You do the concentric part of the movement by producing enough force to overcome the weight solidly, but not accelerating it as much as possible. The goal is to do each rep with force and perfect technique, but not burn yourself out.
At the top you take the time to hold the weight a second before going into the next rep.
Pros of Normal Reps
- Normal reps are the happy medium between CAT/Dynamic correspondence (where you make the reps more demanding by producing more force than required) and reps where you perform each repetition with the least amount of fatigue possible, as in doing kettlebell swings for volume or Crossfit WODs.
- They allow you to have energy to do more reps at a given weight while still using enough force to stimulate growth and strength gains.
Cons of Normal Reps
While normal reps are good for hypertrophy because they allow you to do more reps at a given weight, they aren’t optimal for building strength unless you use a heavy weight.
You can build strength with CAT and dynamic correspondence when using 70% of 1RM because you “artificially” increase how much force you produce.
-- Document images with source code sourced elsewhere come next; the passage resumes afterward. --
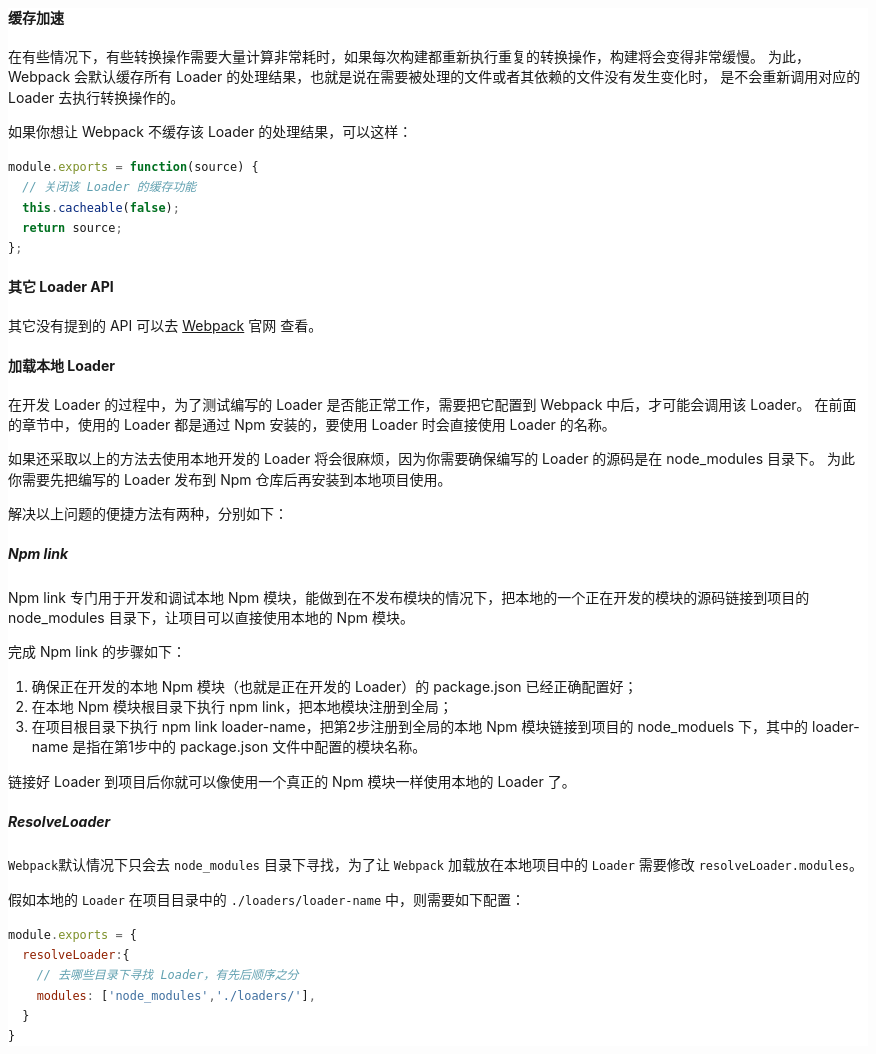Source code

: #### 缓存加速

在有些情况下，有些转换操作需要大量计算非常耗时，如果每次构建都重新执行重复的转换操作，构建将会变得非常缓慢。 为此，Webpack 会默认缓存所有 Loader 的处理结果，也就是说在需要被处理的文件或者其依赖的文件没有发生变化时， 是不会重新调用对应的 Loader 去执行转换操作的。

如果你想让 Webpack 不缓存该 Loader 的处理结果，可以这样：

```js
module.exports = function(source) {
  // 关闭该 Loader 的缓存功能
  this.cacheable(false);
  return source;
};
```

#### 其它 Loader API

其它没有提到的 API 可以去 [Webpack](https://webpack.js.org/api/loaders) 官网 查看。

#### 加载本地 Loader

在开发 Loader 的过程中，为了测试编写的 Loader 是否能正常工作，需要把它配置到 Webpack 中后，才可能会调用该 Loader。 在前面的章节中，使用的 Loader 都是通过 Npm 安装的，要使用 Loader 时会直接使用 Loader 的名称。

如果还采取以上的方法去使用本地开发的 Loader 将会很麻烦，因为你需要确保编写的 Loader 的源码是在 node_modules 目录下。 为此你需要先把编写的 Loader 发布到 Npm 仓库后再安装到本地项目使用。

解决以上问题的便捷方法有两种，分别如下：

##### Npm link

Npm link 专门用于开发和调试本地 Npm 模块，能做到在不发布模块的情况下，把本地的一个正在开发的模块的源码链接到项目的 node_modules 目录下，让项目可以直接使用本地的 Npm 模块。 

完成 Npm link 的步骤如下：

1. 确保正在开发的本地 Npm 模块（也就是正在开发的 Loader）的 package.json 已经正确配置好；
2. 在本地 Npm 模块根目录下执行 npm link，把本地模块注册到全局；
3. 在项目根目录下执行 npm link loader-name，把第2步注册到全局的本地 Npm 模块链接到项目的 node_moduels 下，其中的 loader-name 是指在第1步中的 package.json 文件中配置的模块名称。

链接好 Loader 到项目后你就可以像使用一个真正的 Npm 模块一样使用本地的 Loader 了。

##### ResolveLoader

`Webpack`默认情况下只会去 `node_modules` 目录下寻找，为了让 `Webpack` 加载放在本地项目中的 `Loader` 需要修改 `resolveLoader.modules`。

假如本地的 `Loader` 在项目目录中的 `./loaders/loader-name` 中，则需要如下配置：

```js
module.exports = {
  resolveLoader:{
    // 去哪些目录下寻找 Loader，有先后顺序之分
    modules: ['node_modules','./loaders/'],
  }
}
```
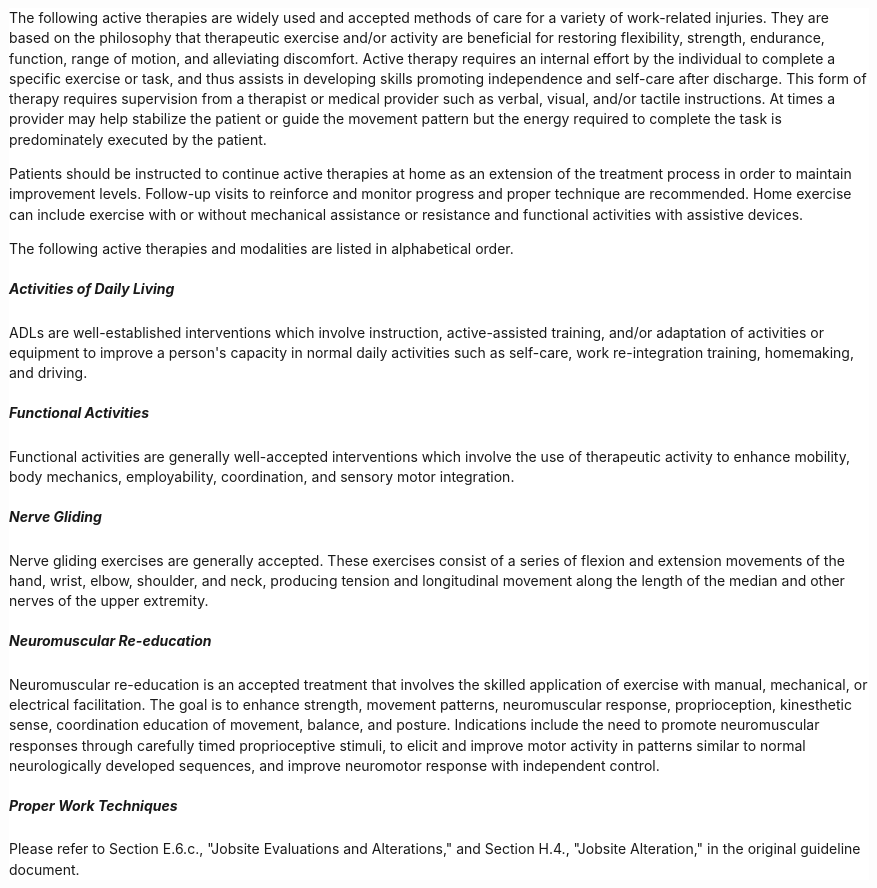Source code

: 
The following active therapies are widely used and accepted methods of care for a variety of work-related injuries. They are based on the philosophy that therapeutic exercise and/or activity are beneficial for restoring flexibility, strength, endurance, function, range of motion, and alleviating discomfort. Active therapy requires an internal effort by the individual to complete a specific exercise or task, and thus assists in developing skills promoting independence and self-care after discharge. This form of therapy requires supervision from a therapist or medical provider such as verbal, visual, and/or tactile instructions. At times a provider may help stabilize the patient or guide the movement pattern but the energy required to complete the task is predominately executed by the patient. 


Patients should be instructed to continue active therapies at home as an extension of the treatment process in order to maintain improvement levels. Follow-up visits to reinforce and monitor progress and proper technique are recommended. Home exercise can include exercise with or without mechanical assistance or resistance and functional activities with assistive devices. 


The following active therapies and modalities are listed in alphabetical order. 


#####  Activities of Daily Living 


ADLs are well-established interventions which involve instruction, active-assisted training, and/or adaptation of activities or equipment to improve a person's capacity in normal daily activities such as self-care, work re-integration training, homemaking, and driving. 


#####  Functional Activities 


Functional activities are generally well-accepted interventions which involve the use of therapeutic activity to enhance mobility, body mechanics, employability, coordination, and sensory motor integration. 


#####  Nerve Gliding 


Nerve gliding exercises are generally accepted. These exercises consist of a series of flexion and extension movements of the hand, wrist, elbow, shoulder, and neck, producing tension and longitudinal movement along the length of the median and other nerves of the upper extremity. 


#####  Neuromuscular Re-education 


Neuromuscular re-education is an accepted treatment that involves the skilled application of exercise with manual, mechanical, or electrical facilitation. The goal is to enhance strength, movement patterns, neuromuscular response, proprioception, kinesthetic sense, coordination education of movement, balance, and posture. Indications include the need to promote neuromuscular responses through carefully timed proprioceptive stimuli, to elicit and improve motor activity in patterns similar to normal neurologically developed sequences, and improve neuromotor response with independent control. 


#####  Proper Work Techniques 


Please refer to Section E.6.c., "Jobsite Evaluations and Alterations," and Section H.4., "Jobsite Alteration," in the original guideline document. 
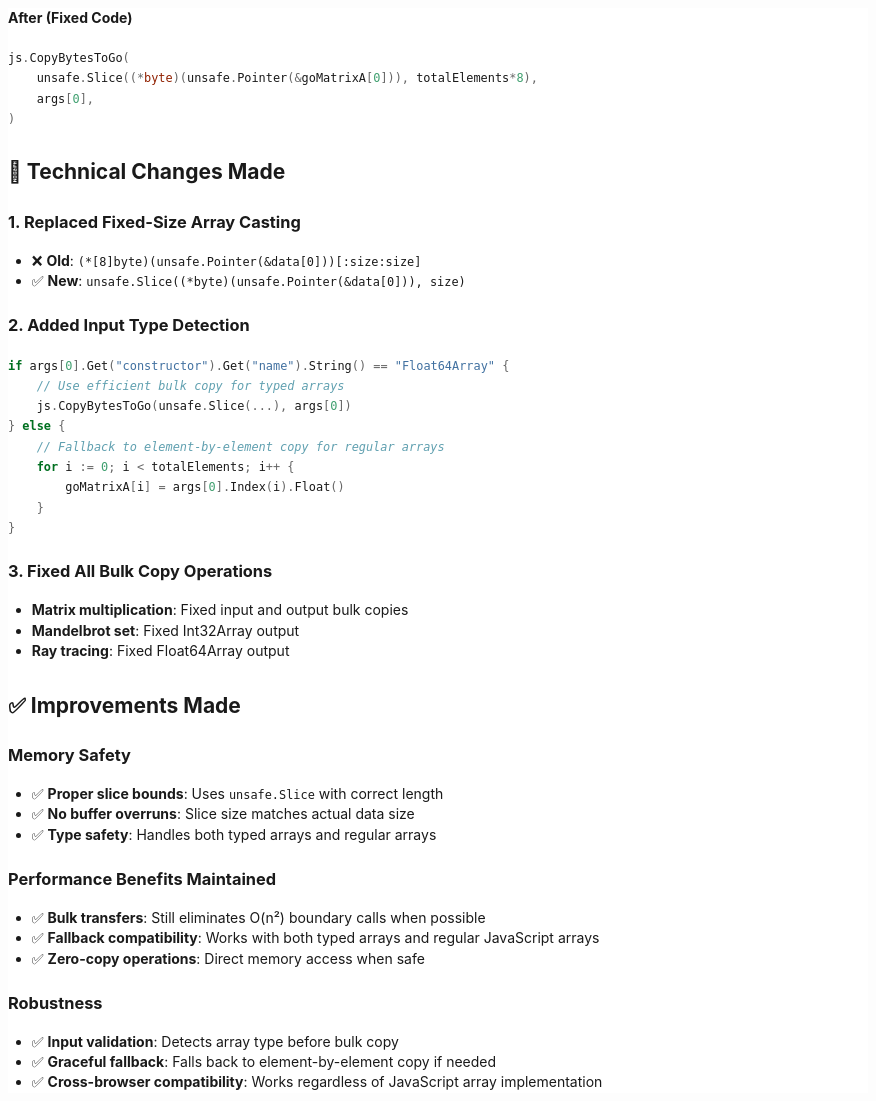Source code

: #### **After (Fixed Code)**  
```go
js.CopyBytesToGo(
    unsafe.Slice((*byte)(unsafe.Pointer(&goMatrixA[0])), totalElements*8),
    args[0],
)
```

## 🔧 **Technical Changes Made**

### **1. Replaced Fixed-Size Array Casting**
- ❌ **Old**: `(*[8]byte)(unsafe.Pointer(&data[0]))[:size:size]`
- ✅ **New**: `unsafe.Slice((*byte)(unsafe.Pointer(&data[0])), size)`

### **2. Added Input Type Detection**
```go
if args[0].Get("constructor").Get("name").String() == "Float64Array" {
    // Use efficient bulk copy for typed arrays
    js.CopyBytesToGo(unsafe.Slice(...), args[0])
} else {
    // Fallback to element-by-element copy for regular arrays
    for i := 0; i < totalElements; i++ {
        goMatrixA[i] = args[0].Index(i).Float()
    }
}
```

### **3. Fixed All Bulk Copy Operations**
- **Matrix multiplication**: Fixed input and output bulk copies
- **Mandelbrot set**: Fixed Int32Array output 
- **Ray tracing**: Fixed Float64Array output

## ✅ **Improvements Made**

### **Memory Safety**
- ✅ **Proper slice bounds**: Uses `unsafe.Slice` with correct length
- ✅ **No buffer overruns**: Slice size matches actual data size  
- ✅ **Type safety**: Handles both typed arrays and regular arrays

### **Performance Benefits Maintained**
- ✅ **Bulk transfers**: Still eliminates O(n²) boundary calls when possible
- ✅ **Fallback compatibility**: Works with both typed arrays and regular JavaScript arrays
- ✅ **Zero-copy operations**: Direct memory access when safe

### **Robustness**
- ✅ **Input validation**: Detects array type before bulk copy
- ✅ **Graceful fallback**: Falls back to element-by-element copy if needed
- ✅ **Cross-browser compatibility**: Works regardless of JavaScript array implementation
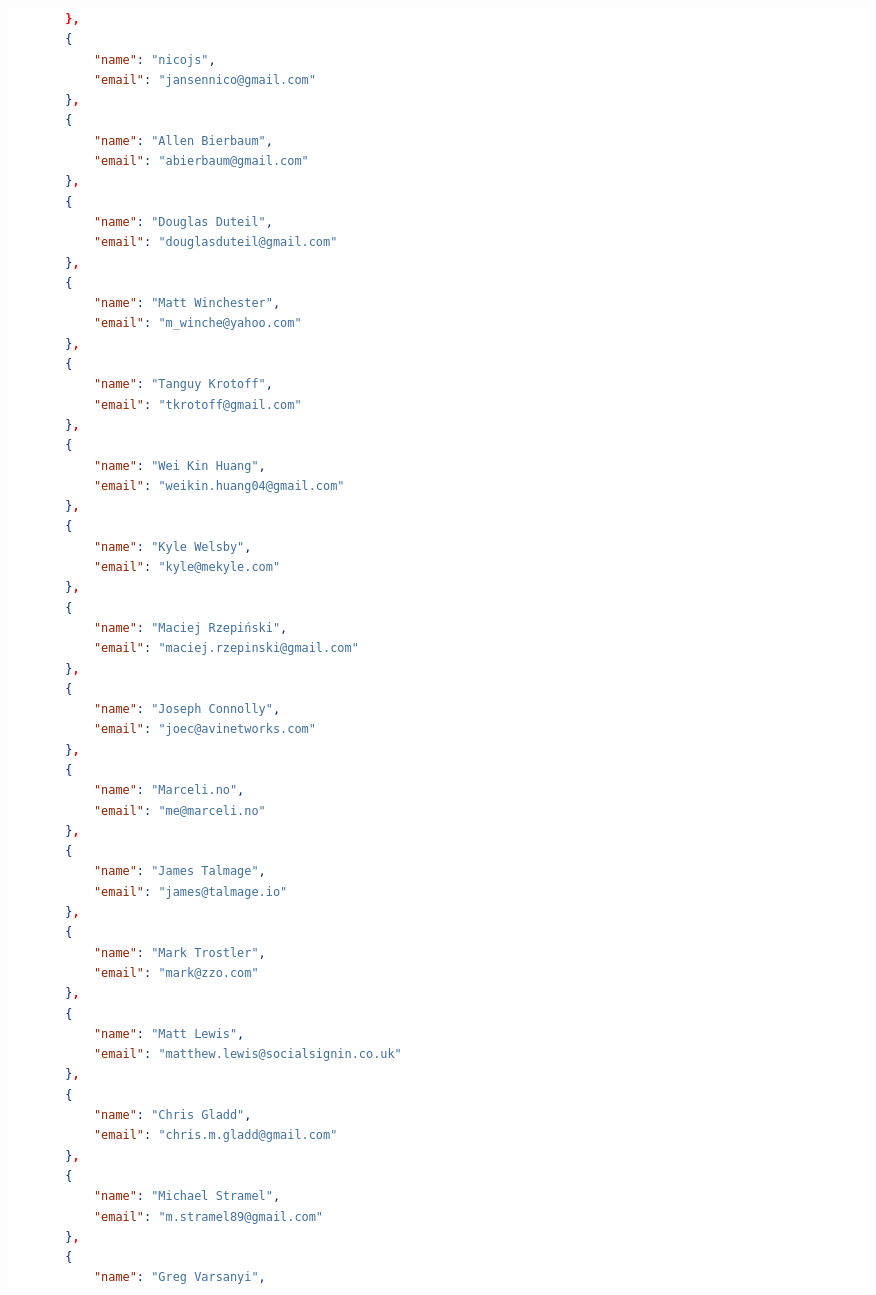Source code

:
 ```json
        },
        {
            "name": "nicojs",
            "email": "jansennico@gmail.com"
        },
        {
            "name": "Allen Bierbaum",
            "email": "abierbaum@gmail.com"
        },
        {
            "name": "Douglas Duteil",
            "email": "douglasduteil@gmail.com"
        },
        {
            "name": "Matt Winchester",
            "email": "m_winche@yahoo.com"
        },
        {
            "name": "Tanguy Krotoff",
            "email": "tkrotoff@gmail.com"
        },
        {
            "name": "Wei Kin Huang",
            "email": "weikin.huang04@gmail.com"
        },
        {
            "name": "Kyle Welsby",
            "email": "kyle@mekyle.com"
        },
        {
            "name": "Maciej Rzepiński",
            "email": "maciej.rzepinski@gmail.com"
        },
        {
            "name": "Joseph Connolly",
            "email": "joec@avinetworks.com"
        },
        {
            "name": "Marceli.no",
            "email": "me@marceli.no"
        },
        {
            "name": "James Talmage",
            "email": "james@talmage.io"
        },
        {
            "name": "Mark Trostler",
            "email": "mark@zzo.com"
        },
        {
            "name": "Matt Lewis",
            "email": "matthew.lewis@socialsignin.co.uk"
        },
        {
            "name": "Chris Gladd",
            "email": "chris.m.gladd@gmail.com"
        },
        {
            "name": "Michael Stramel",
            "email": "m.stramel89@gmail.com"
        },
        {
            "name": "Greg Varsanyi",
```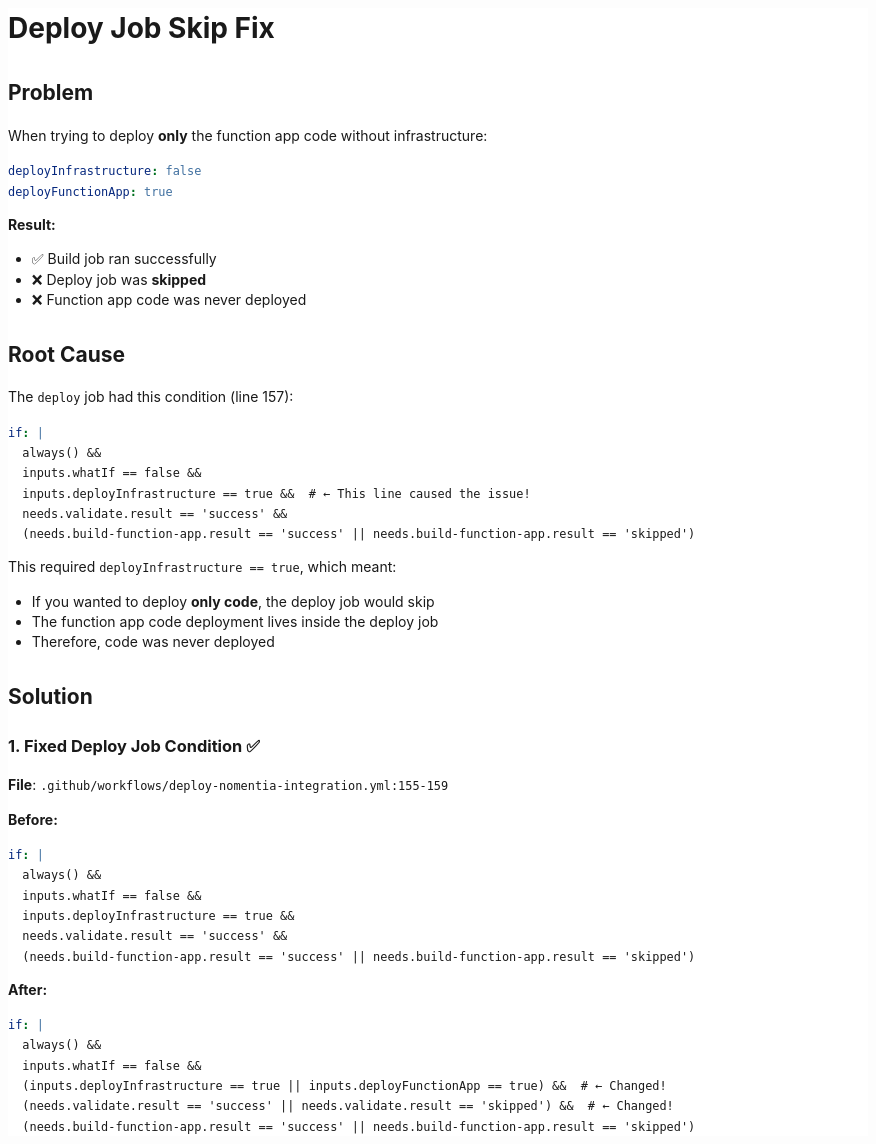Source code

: # Deploy Job Skip Fix

## Problem

When trying to deploy **only** the function app code without infrastructure:

```yaml
deployInfrastructure: false
deployFunctionApp: true
```

**Result:**
- ✅ Build job ran successfully
- ❌ Deploy job was **skipped**
- ❌ Function app code was never deployed

## Root Cause

The `deploy` job had this condition (line 157):

```yaml
if: |
  always() &&
  inputs.whatIf == false &&
  inputs.deployInfrastructure == true &&  # ← This line caused the issue!
  needs.validate.result == 'success' &&
  (needs.build-function-app.result == 'success' || needs.build-function-app.result == 'skipped')
```

This required `deployInfrastructure == true`, which meant:
- If you wanted to deploy **only code**, the deploy job would skip
- The function app code deployment lives inside the deploy job
- Therefore, code was never deployed

## Solution

### 1. Fixed Deploy Job Condition ✅

**File**: `.github/workflows/deploy-nomentia-integration.yml:155-159`

**Before:**
```yaml
if: |
  always() &&
  inputs.whatIf == false &&
  inputs.deployInfrastructure == true &&
  needs.validate.result == 'success' &&
  (needs.build-function-app.result == 'success' || needs.build-function-app.result == 'skipped')
```

**After:**
```yaml
if: |
  always() &&
  inputs.whatIf == false &&
  (inputs.deployInfrastructure == true || inputs.deployFunctionApp == true) &&  # ← Changed!
  (needs.validate.result == 'success' || needs.validate.result == 'skipped') &&  # ← Changed!
  (needs.build-function-app.result == 'success' || needs.build-function-app.result == 'skipped')
```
That won’t work with normal reps.
When to Use Normal Reps
It’s best to use normal reps when using a moderate weight for moderate to high reps – sets of at least 6 reps and up to 15-20, at least on compound lifts.
It’s also the way to do isolation work for low reps/strength. We don’t often do isolation work for strength, but it is possible if the goal is to strengthen an individual muscle rather than make it larger.
In that case, normal reps are the best option. Constant tension won’t allow you to use enough weight and CAT reps will make most of the movement worthless because the momentum will do most of the work for you.
Are There More Rep Styles?
Tons! Other styles exist for more specific applications, but 90% of the time the ones discussed here are the way to go. Master them and you’ll never complain about your gains again.